_Exercise objective_
Restate verbatim the span of lines below between the line with "right wrist: (697, 109)" and the line with "right ear: (747, 138)", including those two lines, and only that span.

_Data supplied_

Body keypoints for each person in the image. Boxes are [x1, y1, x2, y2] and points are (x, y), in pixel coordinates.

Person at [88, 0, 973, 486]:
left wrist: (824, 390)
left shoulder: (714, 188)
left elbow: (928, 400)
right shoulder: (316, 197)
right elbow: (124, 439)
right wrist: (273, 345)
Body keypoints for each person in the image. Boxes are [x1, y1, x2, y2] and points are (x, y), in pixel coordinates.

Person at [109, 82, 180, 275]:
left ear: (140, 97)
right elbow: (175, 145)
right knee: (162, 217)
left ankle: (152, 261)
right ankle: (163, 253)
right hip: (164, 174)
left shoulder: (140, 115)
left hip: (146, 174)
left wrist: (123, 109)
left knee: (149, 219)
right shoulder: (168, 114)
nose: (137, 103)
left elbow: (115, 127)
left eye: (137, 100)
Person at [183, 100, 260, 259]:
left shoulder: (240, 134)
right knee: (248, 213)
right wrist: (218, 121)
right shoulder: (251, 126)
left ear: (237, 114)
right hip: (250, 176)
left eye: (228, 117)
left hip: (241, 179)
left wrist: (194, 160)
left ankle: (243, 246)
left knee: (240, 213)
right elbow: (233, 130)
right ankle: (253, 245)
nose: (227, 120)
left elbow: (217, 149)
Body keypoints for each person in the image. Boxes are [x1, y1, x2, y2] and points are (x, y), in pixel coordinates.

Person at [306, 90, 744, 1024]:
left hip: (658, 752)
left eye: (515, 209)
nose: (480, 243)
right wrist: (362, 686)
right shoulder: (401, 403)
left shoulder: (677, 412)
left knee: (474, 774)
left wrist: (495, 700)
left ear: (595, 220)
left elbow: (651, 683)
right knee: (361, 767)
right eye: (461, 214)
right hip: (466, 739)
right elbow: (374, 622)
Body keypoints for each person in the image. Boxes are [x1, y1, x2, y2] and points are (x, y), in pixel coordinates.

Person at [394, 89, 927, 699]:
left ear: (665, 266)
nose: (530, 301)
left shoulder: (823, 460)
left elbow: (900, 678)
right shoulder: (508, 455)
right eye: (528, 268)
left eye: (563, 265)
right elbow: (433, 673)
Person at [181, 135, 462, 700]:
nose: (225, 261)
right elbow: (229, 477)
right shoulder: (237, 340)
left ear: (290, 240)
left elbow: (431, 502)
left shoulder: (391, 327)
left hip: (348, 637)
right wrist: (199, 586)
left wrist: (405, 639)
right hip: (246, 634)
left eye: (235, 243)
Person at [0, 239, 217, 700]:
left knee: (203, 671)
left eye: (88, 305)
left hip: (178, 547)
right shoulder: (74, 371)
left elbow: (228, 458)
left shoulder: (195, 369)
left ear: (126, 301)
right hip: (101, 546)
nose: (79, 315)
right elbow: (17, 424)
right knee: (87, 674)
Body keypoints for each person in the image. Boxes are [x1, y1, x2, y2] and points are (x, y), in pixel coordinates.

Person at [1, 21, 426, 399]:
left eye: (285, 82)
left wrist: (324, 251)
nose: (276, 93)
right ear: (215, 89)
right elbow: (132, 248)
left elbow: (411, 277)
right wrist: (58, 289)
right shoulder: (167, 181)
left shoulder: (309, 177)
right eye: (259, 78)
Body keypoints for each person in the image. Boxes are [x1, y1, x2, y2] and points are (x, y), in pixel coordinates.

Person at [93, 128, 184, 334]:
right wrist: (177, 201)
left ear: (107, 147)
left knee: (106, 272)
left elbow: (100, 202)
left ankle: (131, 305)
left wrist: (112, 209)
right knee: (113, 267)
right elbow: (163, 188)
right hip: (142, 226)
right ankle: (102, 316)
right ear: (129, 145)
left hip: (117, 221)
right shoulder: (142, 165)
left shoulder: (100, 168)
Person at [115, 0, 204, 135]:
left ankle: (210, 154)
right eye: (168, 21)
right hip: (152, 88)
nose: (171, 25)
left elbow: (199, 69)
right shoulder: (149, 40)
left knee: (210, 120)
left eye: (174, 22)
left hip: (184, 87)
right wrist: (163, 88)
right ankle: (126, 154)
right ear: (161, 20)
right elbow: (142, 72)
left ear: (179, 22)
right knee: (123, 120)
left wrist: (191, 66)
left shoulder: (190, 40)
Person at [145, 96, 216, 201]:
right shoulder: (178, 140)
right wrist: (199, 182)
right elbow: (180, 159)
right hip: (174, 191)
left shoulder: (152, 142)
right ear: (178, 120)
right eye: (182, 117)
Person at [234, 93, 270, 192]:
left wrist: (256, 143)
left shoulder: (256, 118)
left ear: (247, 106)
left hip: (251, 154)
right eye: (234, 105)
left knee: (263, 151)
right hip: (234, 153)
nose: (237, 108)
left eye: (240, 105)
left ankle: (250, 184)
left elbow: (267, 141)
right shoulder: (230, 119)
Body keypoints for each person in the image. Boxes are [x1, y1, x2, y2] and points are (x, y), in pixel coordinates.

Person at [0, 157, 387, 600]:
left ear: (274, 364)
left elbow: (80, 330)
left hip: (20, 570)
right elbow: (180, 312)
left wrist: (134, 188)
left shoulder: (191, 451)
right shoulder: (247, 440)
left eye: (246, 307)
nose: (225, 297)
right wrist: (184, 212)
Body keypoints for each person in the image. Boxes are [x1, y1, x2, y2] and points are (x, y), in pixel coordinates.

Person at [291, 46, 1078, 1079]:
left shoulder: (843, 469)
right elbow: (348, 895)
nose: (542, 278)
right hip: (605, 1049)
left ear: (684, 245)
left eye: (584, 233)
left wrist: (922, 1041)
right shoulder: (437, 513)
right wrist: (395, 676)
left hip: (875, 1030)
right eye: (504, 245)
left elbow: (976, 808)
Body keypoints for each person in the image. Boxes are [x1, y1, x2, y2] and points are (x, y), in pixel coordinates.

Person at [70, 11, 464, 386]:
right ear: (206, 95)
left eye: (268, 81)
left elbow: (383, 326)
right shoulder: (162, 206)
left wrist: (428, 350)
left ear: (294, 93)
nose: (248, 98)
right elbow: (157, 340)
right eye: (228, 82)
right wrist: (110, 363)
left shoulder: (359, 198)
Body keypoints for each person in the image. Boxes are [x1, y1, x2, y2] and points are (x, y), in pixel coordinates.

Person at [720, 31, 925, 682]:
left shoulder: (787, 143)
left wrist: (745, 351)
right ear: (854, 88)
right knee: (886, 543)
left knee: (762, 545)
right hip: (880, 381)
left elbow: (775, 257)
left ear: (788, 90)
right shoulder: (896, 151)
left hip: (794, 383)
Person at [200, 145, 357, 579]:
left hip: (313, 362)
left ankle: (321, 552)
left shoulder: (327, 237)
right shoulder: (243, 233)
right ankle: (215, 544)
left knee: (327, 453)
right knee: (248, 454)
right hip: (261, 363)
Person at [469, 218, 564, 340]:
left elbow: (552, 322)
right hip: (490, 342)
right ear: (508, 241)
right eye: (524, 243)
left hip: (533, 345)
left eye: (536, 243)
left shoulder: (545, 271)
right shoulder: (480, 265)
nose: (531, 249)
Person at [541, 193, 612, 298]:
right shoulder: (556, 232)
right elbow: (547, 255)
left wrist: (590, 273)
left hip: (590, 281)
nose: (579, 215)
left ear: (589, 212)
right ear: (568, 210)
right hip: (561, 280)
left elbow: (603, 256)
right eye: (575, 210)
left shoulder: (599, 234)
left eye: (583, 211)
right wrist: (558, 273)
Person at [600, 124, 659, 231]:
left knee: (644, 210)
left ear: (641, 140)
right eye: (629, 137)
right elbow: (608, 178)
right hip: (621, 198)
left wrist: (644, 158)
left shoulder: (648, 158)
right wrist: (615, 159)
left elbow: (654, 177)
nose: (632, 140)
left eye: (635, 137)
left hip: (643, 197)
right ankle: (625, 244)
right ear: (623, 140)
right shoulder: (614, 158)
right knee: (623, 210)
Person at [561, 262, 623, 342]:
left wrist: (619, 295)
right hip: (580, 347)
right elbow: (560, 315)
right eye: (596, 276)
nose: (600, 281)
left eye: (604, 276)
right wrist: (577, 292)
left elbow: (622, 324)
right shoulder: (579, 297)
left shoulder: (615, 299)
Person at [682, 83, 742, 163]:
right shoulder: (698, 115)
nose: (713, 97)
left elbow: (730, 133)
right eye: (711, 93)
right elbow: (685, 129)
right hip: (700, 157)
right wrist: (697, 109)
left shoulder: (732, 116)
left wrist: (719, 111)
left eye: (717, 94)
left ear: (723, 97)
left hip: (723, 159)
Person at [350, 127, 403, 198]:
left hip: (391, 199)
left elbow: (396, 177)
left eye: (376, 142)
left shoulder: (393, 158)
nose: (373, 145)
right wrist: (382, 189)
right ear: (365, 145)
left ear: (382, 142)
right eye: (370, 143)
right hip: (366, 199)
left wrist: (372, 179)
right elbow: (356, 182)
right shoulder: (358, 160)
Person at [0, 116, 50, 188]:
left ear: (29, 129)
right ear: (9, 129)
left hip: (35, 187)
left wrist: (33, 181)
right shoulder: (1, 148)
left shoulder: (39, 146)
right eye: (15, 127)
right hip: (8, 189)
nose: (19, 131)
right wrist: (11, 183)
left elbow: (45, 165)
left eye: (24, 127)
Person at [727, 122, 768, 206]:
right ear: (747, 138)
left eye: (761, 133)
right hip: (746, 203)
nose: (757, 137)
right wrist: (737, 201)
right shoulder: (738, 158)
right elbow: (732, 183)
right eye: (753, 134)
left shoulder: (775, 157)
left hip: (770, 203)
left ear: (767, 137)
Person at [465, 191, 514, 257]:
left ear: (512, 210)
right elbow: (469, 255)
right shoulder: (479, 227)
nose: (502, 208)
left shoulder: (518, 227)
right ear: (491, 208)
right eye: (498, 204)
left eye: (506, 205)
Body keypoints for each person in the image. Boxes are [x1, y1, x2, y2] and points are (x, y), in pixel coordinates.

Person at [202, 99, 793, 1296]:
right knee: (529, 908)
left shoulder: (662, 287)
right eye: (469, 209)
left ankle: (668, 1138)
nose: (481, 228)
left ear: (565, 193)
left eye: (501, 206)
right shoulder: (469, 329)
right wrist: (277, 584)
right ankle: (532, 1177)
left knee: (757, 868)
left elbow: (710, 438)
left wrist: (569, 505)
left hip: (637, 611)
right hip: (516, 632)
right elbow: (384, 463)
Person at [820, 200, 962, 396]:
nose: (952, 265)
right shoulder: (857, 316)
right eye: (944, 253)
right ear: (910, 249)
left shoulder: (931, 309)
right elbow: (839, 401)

_Task answer_
right wrist: (697, 109)
left shoulder: (732, 116)
left wrist: (719, 111)
left eye: (717, 94)
left ear: (723, 97)
left hip: (723, 159)
Person at [350, 127, 403, 198]:
left hip: (391, 199)
left elbow: (396, 177)
left eye: (376, 142)
left shoulder: (393, 158)
nose: (373, 145)
right wrist: (382, 189)
right ear: (365, 145)
left ear: (382, 142)
right eye: (370, 143)
right hip: (366, 199)
left wrist: (372, 179)
right elbow: (356, 182)
right shoulder: (358, 160)
Person at [0, 116, 50, 188]:
left ear: (29, 129)
right ear: (9, 129)
left hip: (35, 187)
left wrist: (33, 181)
right shoulder: (1, 148)
left shoulder: (39, 146)
right eye: (15, 127)
right hip: (8, 189)
nose: (19, 131)
right wrist: (11, 183)
left elbow: (45, 165)
left eye: (24, 127)
Person at [727, 122, 768, 206]:
right ear: (747, 138)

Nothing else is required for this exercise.